Appendix D

Procedure for Participation of Non-English-Speaking-Individuals

1. Applicability: This procedure defines the standards and parameters for the involvement of non-English speaking individuals in biomedical, behavioral and social science research.
2. Definitions:
   Informed Consent: An individual's voluntary agreement, based upon adequate knowledge and understanding of relevant information including risks and benefits, to participate in research.
   
   Non-English-Speaking Individuals: An individual unable to verbally comprehend the spoken English language or read and comprehend documents written in English. The inability to comprehend handicaps their ability to engage in the consent process and make an informed decision about participation in research. This organization will consider such individuals as vulnerable due to the difficulty of ensuring informed consent and, therefore, will apply additional safeguards to protect their rights and welfare (45 CFR 46.111(b)).
3. Procedure Statement:
   
   1. Grand Canyon University (GCU) will ensure that non-English speaking individuals enrolled in research will be treated in a manner commensurate with their special status and that their participation will be ethical and in compliance with federal regulations for the protection of human subjects, specifically 45 CFR 46.111(b). GCU recognizes that the consent process only has value if researchers can engage potential subjects in a dialogue about the nature of the research, its risks and benefits and this informed dialogue can only be ensured if the consent process takes place in a language that the subjects understand (per 45 CFR 46.116).
   2. Principal Investigators (PI) must be aware that individual subjects, and sometimes, significant portions of the subject population may not speak English. Non-English speaking subjects will not be excluded from research that may have potential benefits. Principal Investigators will plan for populations that are likely to be recruited into the research and translations will be incorporated into the study design to allow for appropriate recruitment and enrollment.
   3. Subjects who meet the enrollment criteria, but who cannot understand or read English will not be excluded because of a lack of consent form translation. The use of oral presentation of the consent information in conjunction with a short form written consent document (as permitted by 45 CFR 46.117(b)(2)) will only be used when unexpected circumstances arise and the Investigators have not had sufficient time to prepare a full consent form translation. Extra care will be taken in the informed consent process to ensure that the subject has understood the study procedures, risks, benefits, and other key elements of the study.

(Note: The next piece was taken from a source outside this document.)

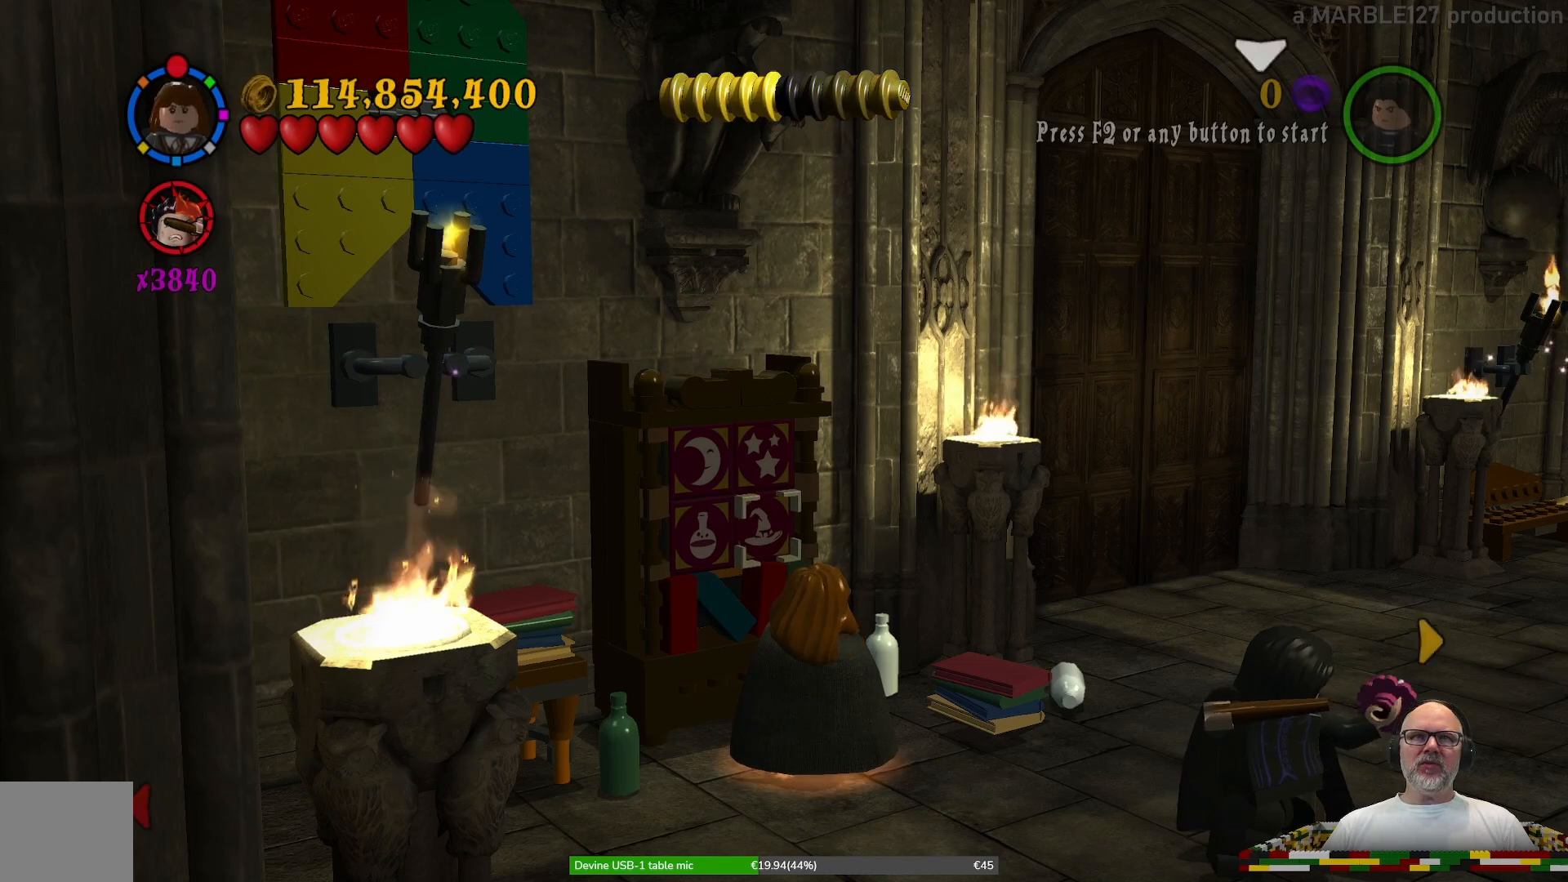
{"buttons": [], "left_stick": "up-left", "right_stick": "center", "events": [[167, "left_stick", "center"], [367, "left_stick", "up-left"]]}
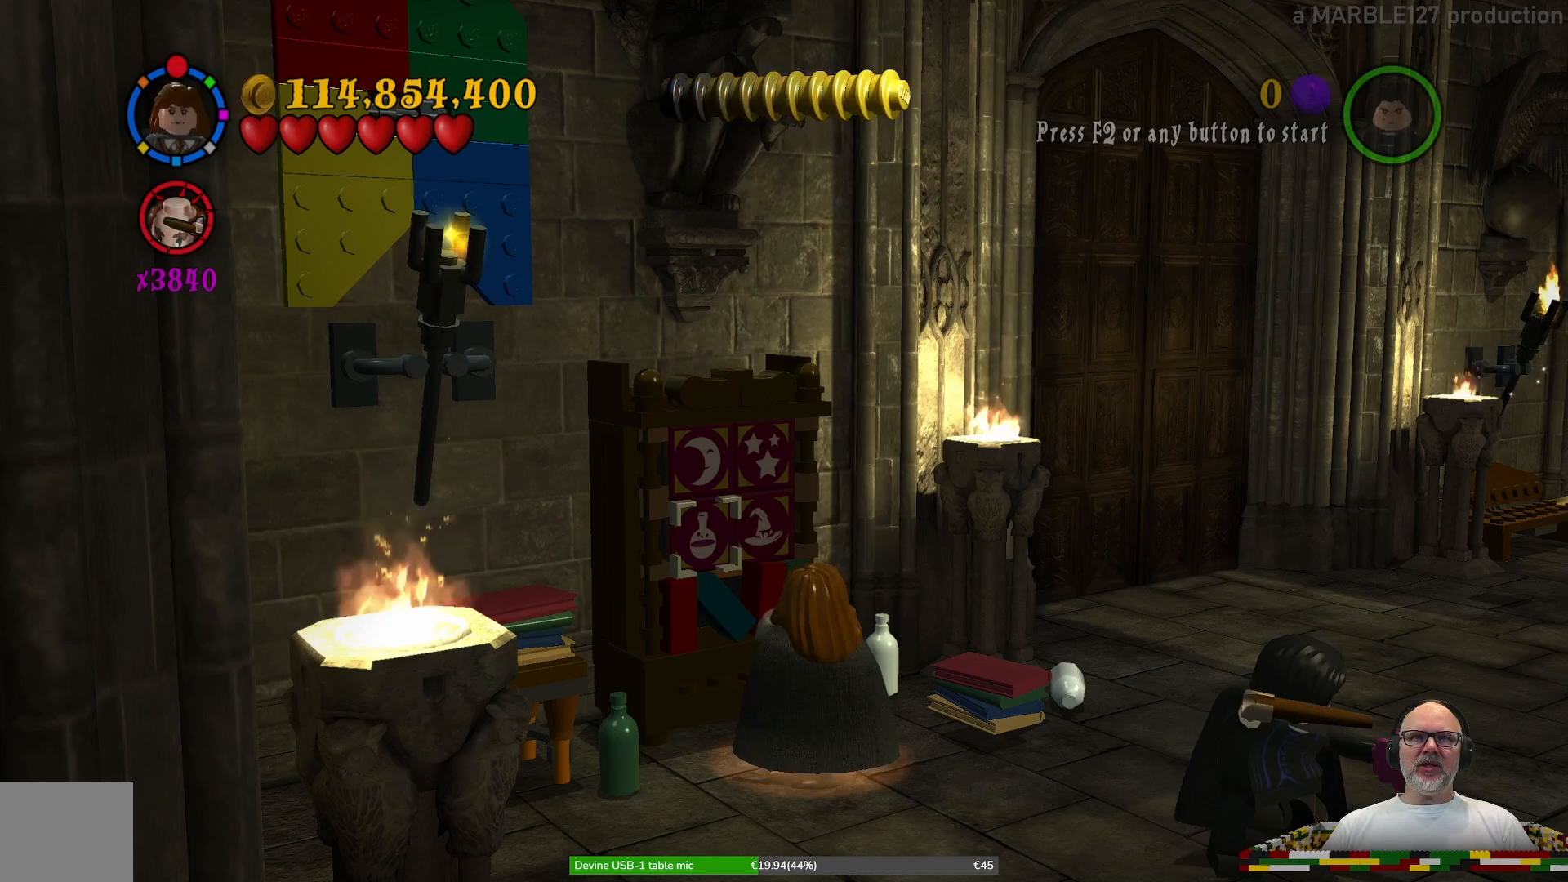
{"buttons": [], "left_stick": "center", "right_stick": "center", "events": [[33, "left_stick", "center"], [267, "left_stick", "up"], [433, "left_stick", "center"]]}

   4. Subjects who meet the enrollment criteria and who can speak and understand English, but not read or write it, will not be excluded from participation. Similarly, subjects who can understand and comprehend spoken English, but are physically unable to talk or write, will not be excluded if they are competent and able to indicate approval or disapproval by other means. Both groups of subjects will be enrolled into research studies if they a) can understand the concepts of the study and evaluate the risks and benefits when they are explained verbally and b) are able to indicate approval or disapproval to study entry, either by marking "X" on the consent form or some other means of communication. The consent form will state the method of communication used with the prospective subject and the specific means that the subject used to communicate agreement to participate in the study. A consent monitor or an impartial third party will witness the entire consent process and sign the consent form.
   5. The informed consent documents will be available in English and other languages as appropriate to the subject population. Principal Investigators (PI’s) will develop consent documents in the language that is most easily understood by persons they wish to enroll. A qualified individual will perform written translation of informed consent documents. When possible, the consent forms will be back translated from the second language back to English as an added measure to ensure that the information is correctly conveyed. Care will be taken to ensure that the translations are made in an appropriate dialect, if applicable.
   6. Researchers will be fluent in the subject's language or an interpreter will be available during the consent process and throughout the subject's participation as needed. A qualified individual who is not a friend or family member of the potential subject will perform the oral translation. The individual performing the translation will be known to the investigators, have a professional relationship with the investigators and be available for ongoing communication between subjects and investigators.